*Stored items*.
* * *
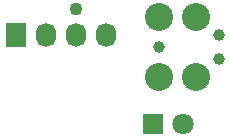
<source format=gbr>
%TF.GenerationSoftware,KiCad,Pcbnew,9.0.0*%
%TF.CreationDate,2025-04-29T12:03:14+05:30*%
%TF.ProjectId,Wireless_charging,57697265-6c65-4737-935f-636861726769,rev?*%
%TF.SameCoordinates,Original*%
%TF.FileFunction,Soldermask,Bot*%
%TF.FilePolarity,Negative*%
%FSLAX46Y46*%
G04 Gerber Fmt 4.6, Leading zero omitted, Abs format (unit mm)*
G04 Created by KiCad (PCBNEW 9.0.0) date 2025-04-29 12:03:14*
%MOMM*%
%LPD*%
G01*
G04 APERTURE LIST*
%ADD10C,2.374900*%
%ADD11C,0.990600*%
%ADD12C,1.100000*%
%ADD13R,1.730000X2.030000*%
%ADD14O,1.730000X2.030000*%
%ADD15R,1.800000X1.800000*%
%ADD16C,1.800000*%
G04 APERTURE END LIST*
D10*
%TO.C,J2*%
X196460000Y-103450000D03*
D11*
X196460000Y-105990000D03*
D10*
X196460000Y-108530000D03*
X199635000Y-103450000D03*
X199635000Y-108530000D03*
D11*
X201540000Y-104974000D03*
X201540000Y-107006000D03*
%TD*%
D12*
%TO.C,J1*%
X189430000Y-102780000D03*
D13*
X184350000Y-104940000D03*
D14*
X186890000Y-104940000D03*
X189430000Y-104940000D03*
X191970000Y-104940000D03*
%TD*%
D15*
%TO.C,D1*%
X195960000Y-112500000D03*
D16*
X198500000Y-112500000D03*
%TD*%
M02*

</source>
* * *
*Your goal*.
Please copy the preceding records exactly and omit the images.

*Written answer*.
<source format=gbr>
%TF.GenerationSoftware,KiCad,Pcbnew,9.0.0*%
%TF.CreationDate,2025-04-29T12:03:14+05:30*%
%TF.ProjectId,Wireless_charging,57697265-6c65-4737-935f-636861726769,rev?*%
%TF.SameCoordinates,Original*%
%TF.FileFunction,Soldermask,Bot*%
%TF.FilePolarity,Negative*%
%FSLAX46Y46*%
G04 Gerber Fmt 4.6, Leading zero omitted, Abs format (unit mm)*
G04 Created by KiCad (PCBNEW 9.0.0) date 2025-04-29 12:03:14*
%MOMM*%
%LPD*%
G01*
G04 APERTURE LIST*
%ADD10C,2.374900*%
%ADD11C,0.990600*%
%ADD12C,1.100000*%
%ADD13R,1.730000X2.030000*%
%ADD14O,1.730000X2.030000*%
%ADD15R,1.800000X1.800000*%
%ADD16C,1.800000*%
G04 APERTURE END LIST*
D10*
%TO.C,J2*%
X196460000Y-103450000D03*
D11*
X196460000Y-105990000D03*
D10*
X196460000Y-108530000D03*
X199635000Y-103450000D03*
X199635000Y-108530000D03*
D11*
X201540000Y-104974000D03*
X201540000Y-107006000D03*
%TD*%
D12*
%TO.C,J1*%
X189430000Y-102780000D03*
D13*
X184350000Y-104940000D03*
D14*
X186890000Y-104940000D03*
X189430000Y-104940000D03*
X191970000Y-104940000D03*
%TD*%
D15*
%TO.C,D1*%
X195960000Y-112500000D03*
D16*
X198500000Y-112500000D03*
%TD*%
M02*

</source>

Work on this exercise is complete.